V Dimanche de Carême
Le prélude de la Passion
Parmi les Grecs qui étaient montés à Jérusalem pour adorer Dieu durant la Pâque, quelques-uns abordèrent Philippe, qui était de Bethsaïde en Galilée. Ils lui firent cette demande : « Nous voudrions voir Jésus. » Philippe va le dire à André ; et tous deux vont le dire à Jésus. Alors Jésus leur déclare : « L’heure est venue pour le Fils de l’homme d’être glorifié. Amen, amen, je vous le dis : si le grain de blé tombé en terre ne meurt pas, il reste seul ; mais s’il meurt, il donne beaucoup de fruit.

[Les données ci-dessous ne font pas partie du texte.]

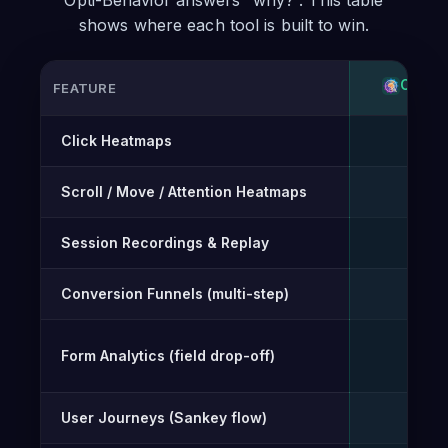
Opti-Behavior answers “why?”. This table
shows where each tool is built to win.
OPTI-
FEATURE
Feature-by-feature comparison of Opti-Behavior and Burst 
Click Heatmaps
✓
Scroll / Move / Attention Heatmaps
✓
Session Recordings & Replay
✓
Conversion Funnels (multi-step)
✓
Form Analytics (field drop-off)
✓
User Journeys (Sankey flow)
✓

Celui qui aime sa vie la perd ; celui qui s’en détache en ce monde la garde pour la vie éternelle. Si quelqu’un veut me servir, qu’il me suive ; et là où je suis, là aussi sera mon serviteur. Si quelqu’un me sert, mon Père l’honorera. Maintenant je suis bouleversé. Que puis-je dire ? Dirai-je : Père, délivre-moi de cette heure ? – Mais non ! C’est pour cela que je suis parvenu à cette heure-ci ! Père, glorifie ton nom ! » Alors, du ciel vint une voix qui disait : « Je l’ai glorifié et je le glorifierai encore. » En l’entendant, la foule qui se tenait là disait que c’était un coup de tonnerre ; d’autres disaient : « C’est un ange qui lui a parlé. » Mais Jésus leur répondit : « Ce n’est pas pour moi que cette voix s’est fait entendre, c’est pour vous. Voici maintenant que ce monde est jugé ; voici maintenant que le prince de ce monde va être jeté dehors ; et moi, quand j’aurai été élevé de terre, j’attirerai à moi tous les hommes. » Il signifiait par là de quel genre de mort il allait mourir. Jn 12,20-33
La renommée de Jésus de Nazareth avait précédé son entrée triomphale à Jérusalem. En effet, dans le passage d’aujourd’hui qui traite du jour suivant son arrivée en ville, des grecs abordèrent Philippe et lui demandèrent : « Nous voudrions voir Jésus. » Il ne s’agit pas d’une simple curiosité, mais plutôt du désir de connaître ce Maître qui grâce à ses miracles et à ses idées avaient donné une nouvelle vie à la religiosité un peu surannée du monde juif. Cependant, Jésus qui était déjà entré dans le climat de la Passion, leur répond avec une phrase qui renvoie le moment de se faire connaître au moment de la crucifixion : « L’heure est venue pour le Fils de l’homme d’être glorifié. »
C’est l’heure la plus importante de l’histoire, l’heure de la libération de l’homme du pouvoir de Satan et de la réconciliation entre le ciel et la terre. C’est aussi le moment où Jésus doit payer le prix du grand projet du Salut qui est en train de se réaliser : « Maintenant je suis bouleversé. Que puis-je dire ? Dirai-je : Père, délivre-moi de cette heure ? – Mais non ! C’est pour cela que je suis parvenu à cette heure-ci ! Père, glorifie ton nom ! »
Dans ce colloque entre le Père et le Fils, Jésus universalise le moment de la Passion et l’étend à chaque disciple qui a choisi de vivre à sa séquelle : « Amen, amen, je vous le dis : si le grain de blé tombé en terre ne meurt pas, il reste seul ; mais s’il meurt, il donne beaucoup de fruit. » C’est l’amour qui accepte de se sacrifier dans la vie de tous les jours afin que les autres puissent vivre : c’est la mère qui se laisse écraser par le train mais pousse son fils dans le talus pour le sauver, c’est le père – j’en ai connu un, mon beau-père Mario – qui renonce pendant des années, ne fût-ce qu’à un verre de vin à table pour payer à sa fille des études universitaires et c’est la femme qui accepte avec joie de mourir pour que l’enfant qu’elle est en train d’accoucher vienne au monde.
À toutes ces personnes qui, silencieusement, acceptent de mourir ou de mener une vie pauvre, parfois même dans la pratique, pour que d’autres puissent vivre une vie heureuse et digne le Père, que personne ne peut battre quant à sa générosité, répond du ciel : « Je l’ai glorifié et je le glorifierai encore ! » Et cette glorification est manifeste pour celui qui donne sa vie, d’une manière quelconque, car la joie demeure en lui.